A case can be made in the affirmative when we look at O.J. Simpson. Not guilty criminally, but found culpable in a civil court, The Juice is looked upon as a pariah as he continues his search for The Real Killers in the bunkers and on the fairways of North America. And, while it’s easy to dismiss his talents on the Silver Screen, we accomplishments on the gridiron are now in question. Undoubtedly one of the great running backs of his time, it takes a brave sportswriter to acknowledge his talent in a public forum.

However, our celebrity worship also takes us to the other extreme. When rape allegations against Kobe Bryant were first brought to the fore, thousands of ravenous supporters rallied to his side. These people knew nothing more about Kobe than what they saw on the court, or what his public relations consultants and advertising contracts showcased, but they were willing to throw their wholehearted support behind him! I don’t think these people would do the same for the average guy in their community charged with rape – in fact, they’d probably trot out the old “Where there’s smoke, there’s fire” adage and presume guilt.

As our society is increasingly exposed to the trials and tribulations of celebrity justice, so too will this issue have to be addressed. If Robert Blake is convicted of murdering his wife, does that change how we view his performance in In Cold Blood? Yet, modern rap artists gain welcome street cred for behaviour that we’d vilify in the general public.

When it comes to art, should it matter whether or not we approve of the artist? Does singing along to Bad mean that I tacitly support alleged pedophilia? Were my childhood attempts at doing the Moonwalk the subconscious modern equivalent of goose-stepping in time with a malevolent leader? Is all the good brought about by We Are the World lost by allegations of reprehensible behaviour?

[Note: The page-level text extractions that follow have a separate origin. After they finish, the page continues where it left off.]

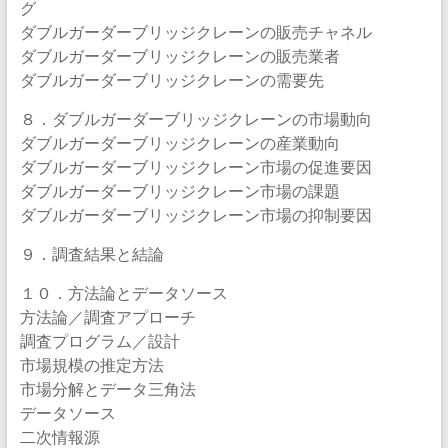
グ
ダブルガーダーブリッジクレーンの販売チャネル
ダブルガーダーブリッジクレーンの販売業者
ダブルガーダーブリッジクレーンの需要先
８．ダブルガーダーブリッジクレーンの市場動向
ダブルガーダーブリッジクレーンの産業動向
ダブルガーダーブリッジクレーン市場の促進要因
ダブルガーダーブリッジクレーン市場の課題
ダブルガーダーブリッジクレーン市場の抑制要因
９．調査結果と結論
１０．方法論とデータソース
方法論／調査アプローチ
調査プログラム／設計
市場規模の推定方法
市場分解とデータ三角法
データソース
二次情報源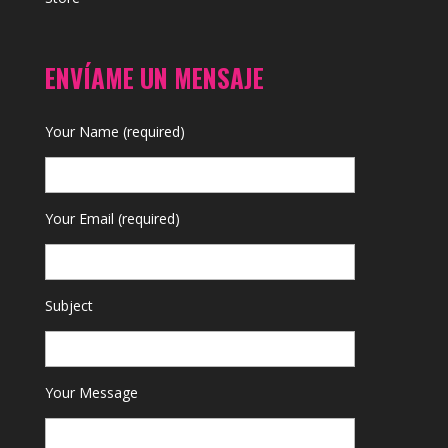
ENVÍAME UN MENSAJE
Your Name (required)
Your Email (required)
Subject
Your Message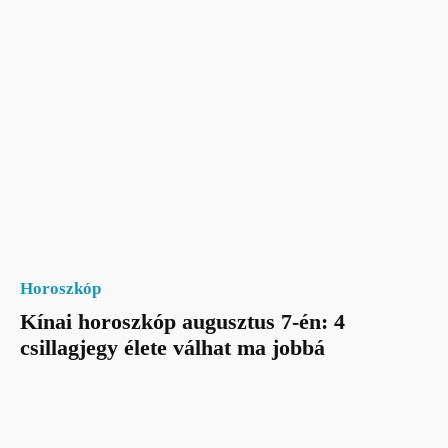
Horoszkóp
Kínai horoszkóp augusztus 7-én: 4
csillagjegy élete válhat ma jobbá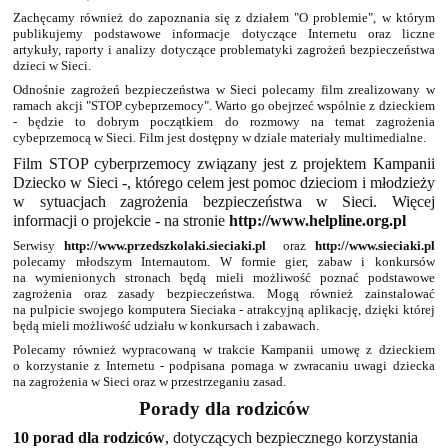
Zachęcamy również do zapoznania się z działem "O problemie", w którym
publikujemy podstawowe informacje dotyczące Internetu oraz liczne
artykuły, raporty i analizy dotyczące problematyki zagrożeń bezpieczeństwa
dzieci w Sieci.
Odnośnie zagrożeń bezpieczeństwa w Sieci polecamy film zrealizowany w
ramach akcji "STOP cybeprzemocy". Warto go obejrzeć wspólnie z dzieckiem
- będzie to dobrym początkiem do rozmowy na temat zagrożenia
cybeprzemocą w Sieci. Film jest dostępny w dziale materiały multimedialne.
Film STOP cyberprzemocy związany jest z projektem Kampanii
Dziecko w Sieci -, którego celem jest pomoc dzieciom i młodzieży
w sytuacjach zagrożenia bezpieczeństwa w Sieci. Więcej
informacji o projekcie - na stronie
http://www.helpline.org.pl
Serwisy
http://www.przedszkolaki.sieciaki.pl
oraz
http://www.sieciaki.pl
polecamy młodszym Internautom. W formie gier, zabaw i konkursów
na wymienionych stronach będą mieli możliwość poznać podstawowe
zagrożenia oraz zasady bezpieczeństwa. Mogą również zainstalować
na pulpicie swojego komputera Sieciaka - atrakcyjną aplikację, dzięki której
będą mieli możliwość udziału w konkursach i zabawach.
Polecamy również wypracowaną w trakcie Kampanii umowę z dzieckiem
o korzystanie z Internetu - podpisana pomaga w zwracaniu uwagi dziecka
na zagrożenia w Sieci oraz w przestrzeganiu zasad.
Porady dla rodziców
10 porad dla rodziców
, dotyczących bezpiecznego korzystania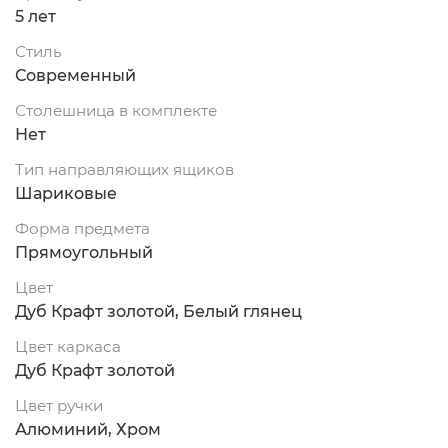
5 лет
Стиль
Современный
Столешница в комплекте
Нет
Тип направляющих ящиков
Шариковые
Форма предмета
Прямоугольный
Цвет
Дуб Крафт золотой, Белый глянец
Цвет каркаса
Дуб Крафт золотой
Цвет ручки
Алюминий, Хром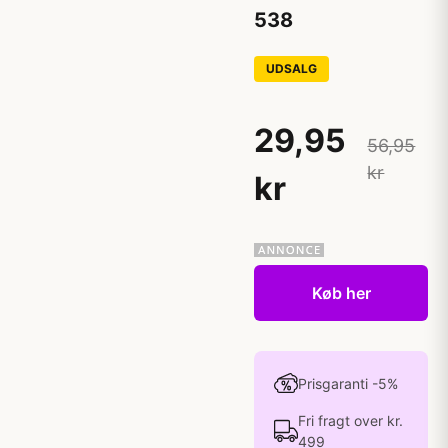
538
UDSALG
29,95
56,95
kr
kr
Køb her
Prisgaranti -5%
Fri fragt over kr.
499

I’d argue that’s not the case. It is not a case of the ends justifying the means. In fact, one should have nothing to do with the other. If Michael Jackson is convicted, then he should be locked up and left to dance his way around the general population of Cell Block 1. And the only singing we should hear from him is at his parole review. But regardless of the outcome, our appreciation of his past musical achievements shouldn’t be coloured by our opinion of the man. The art should be separate from the artist – but I have a feeling that won’t be the case.

Perhaps the Jackson trial will set the benchmark for how future popular opinion will be defined. And, in the future, we may have to hold off on our appreciation of our favourite artists until enough time has elapsed to ensure that there are no skeletons waiting to fall out of their closet.